[Source data]
════════════════════

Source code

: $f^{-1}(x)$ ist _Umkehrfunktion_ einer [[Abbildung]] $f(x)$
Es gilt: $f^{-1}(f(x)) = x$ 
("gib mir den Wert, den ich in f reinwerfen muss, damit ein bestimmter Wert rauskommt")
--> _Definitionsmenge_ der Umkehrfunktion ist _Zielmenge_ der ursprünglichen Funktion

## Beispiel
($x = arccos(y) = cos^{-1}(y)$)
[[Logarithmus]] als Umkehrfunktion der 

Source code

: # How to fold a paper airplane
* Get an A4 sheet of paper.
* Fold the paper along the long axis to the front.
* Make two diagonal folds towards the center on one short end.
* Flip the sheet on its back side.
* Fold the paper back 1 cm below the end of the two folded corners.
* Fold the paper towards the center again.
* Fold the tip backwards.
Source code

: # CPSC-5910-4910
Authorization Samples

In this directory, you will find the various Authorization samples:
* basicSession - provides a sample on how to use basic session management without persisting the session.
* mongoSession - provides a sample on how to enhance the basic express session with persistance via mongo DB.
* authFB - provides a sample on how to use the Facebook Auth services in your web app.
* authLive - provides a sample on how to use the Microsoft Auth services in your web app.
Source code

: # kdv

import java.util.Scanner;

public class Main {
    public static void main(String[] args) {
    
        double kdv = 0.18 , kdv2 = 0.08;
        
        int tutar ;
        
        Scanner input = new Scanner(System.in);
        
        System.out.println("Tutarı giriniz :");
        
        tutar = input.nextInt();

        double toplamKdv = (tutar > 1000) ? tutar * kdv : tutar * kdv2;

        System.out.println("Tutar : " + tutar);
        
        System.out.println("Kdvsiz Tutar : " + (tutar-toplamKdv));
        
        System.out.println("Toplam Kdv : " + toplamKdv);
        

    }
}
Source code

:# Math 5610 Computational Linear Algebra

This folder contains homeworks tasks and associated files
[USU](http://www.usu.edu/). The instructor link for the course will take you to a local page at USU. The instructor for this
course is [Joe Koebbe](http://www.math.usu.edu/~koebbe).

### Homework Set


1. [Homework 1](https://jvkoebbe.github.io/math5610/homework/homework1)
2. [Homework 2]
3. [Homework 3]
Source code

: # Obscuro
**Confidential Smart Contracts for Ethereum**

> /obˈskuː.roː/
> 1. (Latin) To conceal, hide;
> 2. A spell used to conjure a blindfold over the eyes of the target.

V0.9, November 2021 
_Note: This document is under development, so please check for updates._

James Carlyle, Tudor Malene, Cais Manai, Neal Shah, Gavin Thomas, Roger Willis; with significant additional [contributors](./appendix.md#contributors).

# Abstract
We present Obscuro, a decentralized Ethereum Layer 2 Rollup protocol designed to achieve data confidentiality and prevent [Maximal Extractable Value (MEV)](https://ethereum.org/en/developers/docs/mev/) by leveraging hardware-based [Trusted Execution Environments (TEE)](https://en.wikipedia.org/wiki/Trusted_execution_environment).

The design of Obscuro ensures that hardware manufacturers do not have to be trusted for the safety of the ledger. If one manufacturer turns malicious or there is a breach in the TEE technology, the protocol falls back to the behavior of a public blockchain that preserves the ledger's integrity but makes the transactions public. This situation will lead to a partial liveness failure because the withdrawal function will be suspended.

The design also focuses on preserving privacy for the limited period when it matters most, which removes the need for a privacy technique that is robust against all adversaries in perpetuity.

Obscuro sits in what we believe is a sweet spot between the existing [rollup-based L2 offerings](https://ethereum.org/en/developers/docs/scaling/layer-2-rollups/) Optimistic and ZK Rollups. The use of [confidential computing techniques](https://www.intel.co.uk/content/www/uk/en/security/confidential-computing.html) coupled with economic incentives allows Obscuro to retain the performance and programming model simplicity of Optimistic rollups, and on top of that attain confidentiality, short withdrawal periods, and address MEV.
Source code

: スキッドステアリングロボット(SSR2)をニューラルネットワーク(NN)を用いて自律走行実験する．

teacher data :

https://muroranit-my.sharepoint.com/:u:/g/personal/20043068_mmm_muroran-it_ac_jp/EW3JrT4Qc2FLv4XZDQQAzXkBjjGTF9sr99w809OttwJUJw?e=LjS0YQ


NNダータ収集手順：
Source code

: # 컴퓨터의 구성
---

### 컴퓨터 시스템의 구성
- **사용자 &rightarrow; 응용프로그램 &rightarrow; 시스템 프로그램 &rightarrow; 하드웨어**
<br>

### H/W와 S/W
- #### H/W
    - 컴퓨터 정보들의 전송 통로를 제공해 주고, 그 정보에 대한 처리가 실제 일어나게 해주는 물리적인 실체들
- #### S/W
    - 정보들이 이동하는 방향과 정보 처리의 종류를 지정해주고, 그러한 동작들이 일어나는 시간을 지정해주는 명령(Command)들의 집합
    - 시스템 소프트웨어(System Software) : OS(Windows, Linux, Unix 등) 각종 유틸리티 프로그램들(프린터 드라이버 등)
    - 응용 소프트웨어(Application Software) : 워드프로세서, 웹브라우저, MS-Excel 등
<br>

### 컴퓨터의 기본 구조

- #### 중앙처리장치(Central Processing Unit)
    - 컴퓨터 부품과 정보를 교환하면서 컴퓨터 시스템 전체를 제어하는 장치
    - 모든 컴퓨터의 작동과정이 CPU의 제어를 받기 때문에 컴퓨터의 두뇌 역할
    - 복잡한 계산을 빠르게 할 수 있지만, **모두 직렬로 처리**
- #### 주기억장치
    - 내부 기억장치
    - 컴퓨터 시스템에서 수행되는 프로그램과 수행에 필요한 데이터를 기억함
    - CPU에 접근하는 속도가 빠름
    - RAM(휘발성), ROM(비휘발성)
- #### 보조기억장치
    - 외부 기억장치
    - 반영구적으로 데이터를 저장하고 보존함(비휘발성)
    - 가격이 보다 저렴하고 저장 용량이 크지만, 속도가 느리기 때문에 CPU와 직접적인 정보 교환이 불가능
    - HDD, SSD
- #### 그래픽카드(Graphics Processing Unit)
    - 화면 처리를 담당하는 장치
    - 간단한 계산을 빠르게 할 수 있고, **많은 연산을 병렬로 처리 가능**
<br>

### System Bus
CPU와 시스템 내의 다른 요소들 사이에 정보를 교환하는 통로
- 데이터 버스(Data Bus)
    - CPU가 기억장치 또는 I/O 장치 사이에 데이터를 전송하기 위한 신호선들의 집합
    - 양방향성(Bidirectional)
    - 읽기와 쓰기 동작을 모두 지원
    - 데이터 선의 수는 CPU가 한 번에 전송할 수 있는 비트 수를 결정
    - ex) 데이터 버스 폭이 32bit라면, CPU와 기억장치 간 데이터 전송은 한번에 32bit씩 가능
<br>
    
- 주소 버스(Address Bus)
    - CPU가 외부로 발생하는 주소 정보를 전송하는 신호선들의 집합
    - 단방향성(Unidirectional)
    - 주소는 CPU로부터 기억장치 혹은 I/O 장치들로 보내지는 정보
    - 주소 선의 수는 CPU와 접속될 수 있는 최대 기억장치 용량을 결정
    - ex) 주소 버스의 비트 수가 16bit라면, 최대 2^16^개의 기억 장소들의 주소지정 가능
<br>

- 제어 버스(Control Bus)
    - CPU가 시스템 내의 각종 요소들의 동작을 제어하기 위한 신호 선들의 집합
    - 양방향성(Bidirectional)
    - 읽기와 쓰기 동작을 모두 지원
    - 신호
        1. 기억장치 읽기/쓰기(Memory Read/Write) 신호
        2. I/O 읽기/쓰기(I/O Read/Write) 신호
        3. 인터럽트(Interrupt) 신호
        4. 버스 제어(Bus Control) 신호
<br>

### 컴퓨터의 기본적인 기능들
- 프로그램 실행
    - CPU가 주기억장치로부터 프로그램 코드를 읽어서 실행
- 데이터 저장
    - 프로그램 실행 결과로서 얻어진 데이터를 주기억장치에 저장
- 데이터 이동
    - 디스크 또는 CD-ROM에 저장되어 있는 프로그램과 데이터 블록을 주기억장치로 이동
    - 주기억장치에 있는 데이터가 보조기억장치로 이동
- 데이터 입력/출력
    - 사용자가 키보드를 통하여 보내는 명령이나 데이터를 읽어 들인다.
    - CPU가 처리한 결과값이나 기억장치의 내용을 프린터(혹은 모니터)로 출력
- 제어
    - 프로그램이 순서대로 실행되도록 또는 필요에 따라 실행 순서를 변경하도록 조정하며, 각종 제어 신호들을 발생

════════════════════

WHAT YOU WILL DO: Reproduce verbatim everything from the beginning of the records down to and including the line that contains "### Homework Set".

EXERCISE ANSWER:
Source code

: $f^{-1}(x)$ ist _Umkehrfunktion_ einer [[Abbildung]] $f(x)$
Es gilt: $f^{-1}(f(x)) = x$ 
("gib mir den Wert, den ich in f reinwerfen muss, damit ein bestimmter Wert rauskommt")
--> _Definitionsmenge_ der Umkehrfunktion ist _Zielmenge_ der ursprünglichen Funktion

## Beispiel
($x = arccos(y) = cos^{-1}(y)$)
[[Logarithmus]] als Umkehrfunktion der 

Source code

: # How to fold a paper airplane
* Get an A4 sheet of paper.
* Fold the paper along the long axis to the front.
* Make two diagonal folds towards the center on one short end.
* Flip the sheet on its back side.
* Fold the paper back 1 cm below the end of the two folded corners.
* Fold the paper towards the center again.
* Fold the tip backwards.
Source code

: # CPSC-5910-4910
Authorization Samples

In this directory, you will find the various Authorization samples:
* basicSession - provides a sample on how to use basic session management without persisting the session.
* mongoSession - provides a sample on how to enhance the basic express session with persistance via mongo DB.
* authFB - provides a sample on how to use the Facebook Auth services in your web app.
* authLive - provides a sample on how to use the Microsoft Auth services in your web app.
Source code

: # kdv

import java.util.Scanner;

public class Main {
    public static void main(String[] args) {
    
        double kdv = 0.18 , kdv2 = 0.08;
        
        int tutar ;
        
        Scanner input = new Scanner(System.in);
        
        System.out.println("Tutarı giriniz :");
        
        tutar = input.nextInt();

        double toplamKdv = (tutar > 1000) ? tutar * kdv : tutar * kdv2;

        System.out.println("Tutar : " + tutar);
        
        System.out.println("Kdvsiz Tutar : " + (tutar-toplamKdv));
        
        System.out.println("Toplam Kdv : " + toplamKdv);
        

    }
}
Source code

:# Math 5610 Computational Linear Algebra

This folder contains homeworks tasks and associated files
[USU](http://www.usu.edu/). The instructor link for the course will take you to a local page at USU. The instructor for this
course is [Joe Koebbe](http://www.math.usu.edu/~koebbe).

### Homework Set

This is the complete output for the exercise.